A throng of Nebraska players rushed onto the field from the sidelines to celebrate Hoffman’s TD, lifting him onto their shoulders. The play was counted in the official game summary.
“That was awesome for the team and for Jack,” Martinez said. “He’s going to remember that for the rest of his life and so will I.”
Overall, Pelini said he was relatively pleased with Nebraska’s performance
“There were some good things out there (and) there was some sloppiness at times,” Pelini said. “In a lot of instances, people hadn’t played together so there were some miscommunication, some missed assignments, some things that, obviously, you don’t like as a head coach.
“But you go into a game like this and you kind of understand some of that stuff is going to happen, but overall, good effort.”
Pelini said the spring game was good experience for several of Nebraska’s younger players. He said several of them needed a quarter or longer to get accustomed to the very public practice.
“Their eyes were big — they were too big for a situation like this,” Pelini said. “I think they settled down after a while. I can say that on both sides.
“This is a different stage for some of those guys. Some of these guys have not been out there in this atmosphere and that’s all part of the development.”
As expected, Nebraska’s offense had the upper hand most of the game. The Red, not including Hoffman’s run, finished with 327 total yards, while the White gained 309 total yards.

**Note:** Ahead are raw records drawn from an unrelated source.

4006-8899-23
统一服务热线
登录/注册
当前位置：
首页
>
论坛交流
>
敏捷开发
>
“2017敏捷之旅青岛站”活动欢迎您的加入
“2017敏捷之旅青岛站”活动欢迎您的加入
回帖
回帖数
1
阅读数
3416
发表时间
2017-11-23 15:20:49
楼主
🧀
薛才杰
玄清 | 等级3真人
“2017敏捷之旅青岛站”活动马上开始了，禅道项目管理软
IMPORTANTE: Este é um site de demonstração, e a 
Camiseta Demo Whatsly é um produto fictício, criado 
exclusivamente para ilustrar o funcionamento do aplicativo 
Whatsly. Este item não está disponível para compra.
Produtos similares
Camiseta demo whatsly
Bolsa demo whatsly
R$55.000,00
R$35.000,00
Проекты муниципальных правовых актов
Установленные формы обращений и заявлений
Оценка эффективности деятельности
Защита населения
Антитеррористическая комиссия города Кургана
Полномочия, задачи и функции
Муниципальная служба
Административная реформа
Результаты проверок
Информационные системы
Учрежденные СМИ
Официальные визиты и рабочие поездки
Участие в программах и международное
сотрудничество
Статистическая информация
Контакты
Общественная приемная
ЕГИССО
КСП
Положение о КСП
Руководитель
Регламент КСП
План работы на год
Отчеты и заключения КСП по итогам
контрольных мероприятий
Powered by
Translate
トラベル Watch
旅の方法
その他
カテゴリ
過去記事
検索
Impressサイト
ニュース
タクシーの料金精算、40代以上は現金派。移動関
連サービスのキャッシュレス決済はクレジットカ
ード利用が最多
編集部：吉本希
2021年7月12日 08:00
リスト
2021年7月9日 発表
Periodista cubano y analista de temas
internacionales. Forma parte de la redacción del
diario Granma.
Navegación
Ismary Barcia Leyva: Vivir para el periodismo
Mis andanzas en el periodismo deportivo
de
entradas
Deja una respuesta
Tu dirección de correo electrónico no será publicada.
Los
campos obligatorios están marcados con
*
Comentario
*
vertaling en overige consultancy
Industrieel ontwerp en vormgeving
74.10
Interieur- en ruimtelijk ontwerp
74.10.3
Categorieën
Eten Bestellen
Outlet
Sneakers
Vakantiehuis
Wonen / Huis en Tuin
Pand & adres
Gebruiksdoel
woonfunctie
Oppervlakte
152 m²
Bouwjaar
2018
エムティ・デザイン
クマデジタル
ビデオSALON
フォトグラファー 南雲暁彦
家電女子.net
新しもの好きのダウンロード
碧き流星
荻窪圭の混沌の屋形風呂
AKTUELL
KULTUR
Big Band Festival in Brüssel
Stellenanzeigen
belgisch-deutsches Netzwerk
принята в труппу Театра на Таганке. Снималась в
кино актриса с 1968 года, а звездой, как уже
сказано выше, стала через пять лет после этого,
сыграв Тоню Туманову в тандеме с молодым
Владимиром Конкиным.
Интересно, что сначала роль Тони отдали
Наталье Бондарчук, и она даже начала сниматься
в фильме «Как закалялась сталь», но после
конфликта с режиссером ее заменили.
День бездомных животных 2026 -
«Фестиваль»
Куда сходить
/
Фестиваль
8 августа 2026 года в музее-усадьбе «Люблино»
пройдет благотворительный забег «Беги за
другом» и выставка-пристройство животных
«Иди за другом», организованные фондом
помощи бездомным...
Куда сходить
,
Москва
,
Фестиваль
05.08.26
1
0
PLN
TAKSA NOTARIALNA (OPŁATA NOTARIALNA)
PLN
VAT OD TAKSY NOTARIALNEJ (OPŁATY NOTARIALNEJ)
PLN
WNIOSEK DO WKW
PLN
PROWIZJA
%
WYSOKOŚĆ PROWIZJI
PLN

Martinez, who was banned from running the ball by his coaches, finished 8 of 10 passing for 105 yards, including a 45-yard TD pass to fullback C.J. Zimmerer with 14:50 to play in the second quarter. Redshirt freshman Tommy Armstrong Jr. made his case to win the backup QB spot, completing 5 of 7 pass attempts for 102 yards, including a 37-yard scoring strike to Alonzo Moore with 14:53 to play, and also rushed 10 times for 26 yards.
Ron Kellogg III, who figures to be Armstrong’s top competition for the backup job, was 11 of 12 passing for 148 yards and a TD for the White. Grand Island redshirt freshman Ryker Fyfe was 3 of 7 passing for 11 yards for the White, but was sacked three times.
Pelini said Nebraska appears solid at the quarterback position.
“Ron got better throughout the spring,” Pelini said. “I thought Tommy made big strides throughout the spring and I thought Ryker Fyfe did some really good things. He didn’t get very good protection out there today, but he showed that he can really throw the ball.”
Defensively, linebacker Trevor Roach led the Red with 10 total tackles, while teammates Thomas Brown, Donovan Vestal, Derek Foster and Brad Simpson all had sacks. Linebacker Colby Starkebaum recorded eight tackles, including two sacks, for the White.
“They’ve come a long way in a lot of areas,” Pelini said of Nebraska’s defense. “When we have our full contingent, I think the defense has potential to be very, very good. I’ve said that, but it’s going to require a lot of hard work between now and then.
“There’s going to be tremendous competition to see who’s out there on that field come that first game.”
Nebraska appears to have a handle on replacing graduated place kicker/punter Brett Maher as sophomore place-kicker Mauro Bondi kicked a 50-yard first-quarter field goal and later missed wide right on a 58-yard try, but had plenty of leg with the wind. Grand Island redshirt freshman Sam Foltz averaged 44.2 yards on five punts with a long of 55.
“(Bondi) has got to work on his mental approach, the consistency that’s required and he has to show when things are tough,” Pelini said. “Foltz showed me he’s an excellent punter. He’s got a big leg, so if we had to play a game today, Bondi would be kicking off and kicking and Foltz would be punting, which would be a pretty good scenario in that we wouldn’t have to have one guy handling all the duties.”